Ridgeway path in Berkshire, which features quite heavily in The Old Ways. © Chris Foster

 

Nightwalk by Chris Yates

Yates is quite happy to admit that he doesn’t know where he’s going, at least when he sets off for his annual pilgrimage into the dark. Every year, near midsummer, when the conditions are right, he leaves his house at dusk and walks out into the surrounding countryside. With no route or destination in mind, he simply allows himself to follow whichever path the night sets before him. Nightwalk is his account of one of these nights, coloured with references to past experiences. Whilst more limited in scope and neither as learned nor as ambitious as The Old Ways, Nightwalk is an equally affecting book in its own way.

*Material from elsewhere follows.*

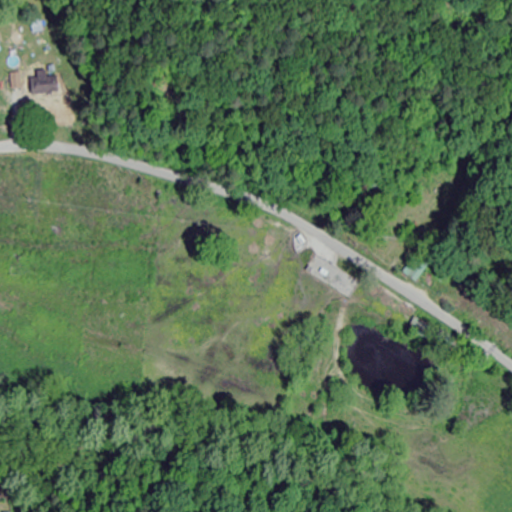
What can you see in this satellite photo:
building: (47, 85)
road: (274, 211)
building: (416, 271)
building: (425, 330)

It helps that I straightaway warmed to Yates. Not only do we share a first name, but he’s a bearded, hat-wearing resident of Hampshire – my home county – to whom almost no object is more important than his teapot. You could say I sensed a kindred spirit. I also enjoyed his evident ability to slow down and avoid the worst of the rushed modern human condition, aided by cover of darkness:

“With its phases, pauses and unpredictable slips, night not only contradicts the clock, it makes a mockery of it. So it was impossible to say how long I had been in the trees. It felt like hours, but when I emerged again onto the open hill the moon had not curved much further westwards, nor had the glow beyond the northern skyline noticeably increased.”

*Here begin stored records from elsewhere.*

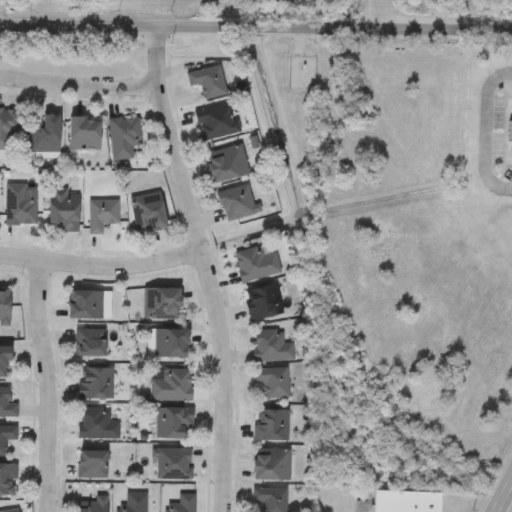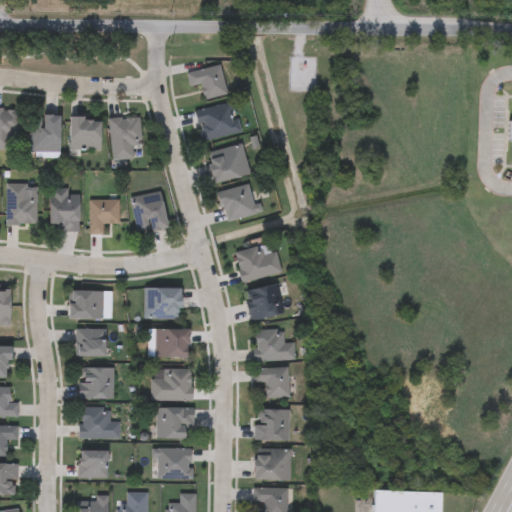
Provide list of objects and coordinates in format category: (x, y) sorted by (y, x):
road: (8, 12)
road: (381, 14)
road: (255, 26)
building: (207, 81)
road: (79, 82)
building: (208, 82)
building: (217, 122)
building: (217, 122)
building: (9, 130)
building: (9, 130)
road: (486, 131)
building: (510, 131)
building: (510, 131)
building: (45, 134)
building: (45, 134)
building: (85, 134)
building: (85, 134)
building: (123, 137)
building: (124, 138)
building: (227, 163)
building: (228, 164)
building: (236, 203)
building: (237, 203)
building: (21, 205)
building: (21, 205)
building: (64, 210)
building: (65, 211)
building: (149, 213)
building: (149, 213)
building: (102, 214)
building: (102, 215)
building: (256, 262)
building: (257, 263)
road: (102, 264)
road: (207, 267)
building: (265, 302)
building: (162, 303)
building: (266, 303)
building: (162, 304)
building: (5, 305)
building: (5, 305)
building: (89, 306)
building: (89, 306)
building: (89, 343)
building: (90, 344)
building: (168, 344)
building: (168, 345)
building: (271, 347)
building: (271, 347)
building: (5, 362)
building: (5, 362)
building: (272, 382)
building: (273, 382)
building: (95, 384)
building: (96, 384)
road: (47, 385)
building: (170, 386)
building: (170, 386)
building: (7, 404)
building: (7, 404)
building: (174, 424)
building: (174, 424)
building: (97, 425)
building: (97, 425)
building: (270, 426)
building: (271, 426)
building: (6, 438)
building: (6, 438)
building: (172, 464)
building: (92, 465)
building: (92, 465)
building: (172, 465)
building: (272, 465)
building: (272, 465)
building: (8, 480)
building: (8, 480)
road: (502, 495)
building: (270, 499)
building: (271, 499)
building: (406, 501)
building: (406, 502)
building: (133, 503)
building: (134, 503)
building: (181, 504)
building: (182, 504)
building: (96, 505)
building: (96, 505)
building: (10, 511)
building: (10, 511)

As the usual procession of time fades away, Yates finds himself better able to concentrate on the present:

“Normally, the present is just a transition point, a bit of a blur between one thing and the next, yet in the untroubled and mostly unrevealing dark, past and future have less relevance and I can find myself in a place of endless immediacy, a place known to every wild animal, timelessness.”

As well as slowing and stilling us, Yates notes how the night holds power to reawaken the nascent sense of wonder at nature that we would, he contends, all have known as a child. To see an animal’s “glimpsed, half-seen shape” in the dark is to perceive things in that child-like way, “innocent, unclouded and reverent,” a mystical experience almost akin to a kind of pagan spirituality.

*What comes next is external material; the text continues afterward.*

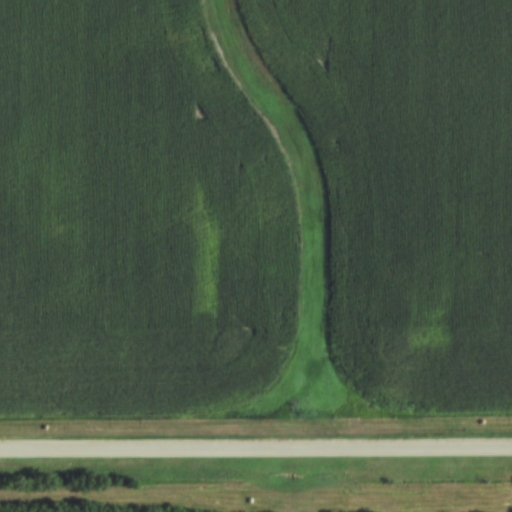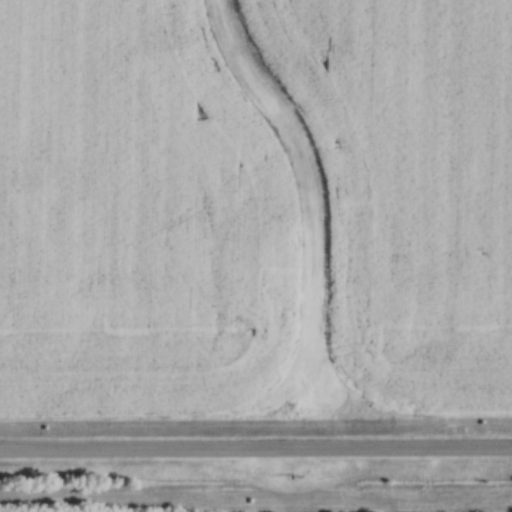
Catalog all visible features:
road: (256, 447)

Though Yates is best known for writing about fishing, there is some quite lovely observational nature writing here, too. I particularly enjoyed his synaesthetic musings on the nature of different bird songs, variously comparing a skylark’s song to the taste of apricot or a blackbird’s voice to “the delicacy of a blueberry plus the velvet depth of a vintage grape.”

At many points in this book I found the consolation that I believe we’re seeking in nature writing, those moments when we want to say to the author, “Yes! Me too! I’ve had that experience. That’s just what it’s like.” In this way we read our own experiences as much as we’re reading the authors. For Yates, to walk at night is clearly to come under a kind of spell that transforms ordinary experience, and this lovely little book enables us to fall under it with him, for a while. If I close my eyes, and breathe slowly, I’m there, still, in the quiet of a Hampshire night.

One a twisted and complex analysis, the other a deceptively simple narrative, but in both of these books I found that the simple act of stepping out of the door and putting one foot in front of the other takes on almost revolutionary significance, at odds with a society perpetually in a motor-driven, clock-watching hurry. We see more clearly, know ourselves more fully, and experience the world more deeply when travelling on foot.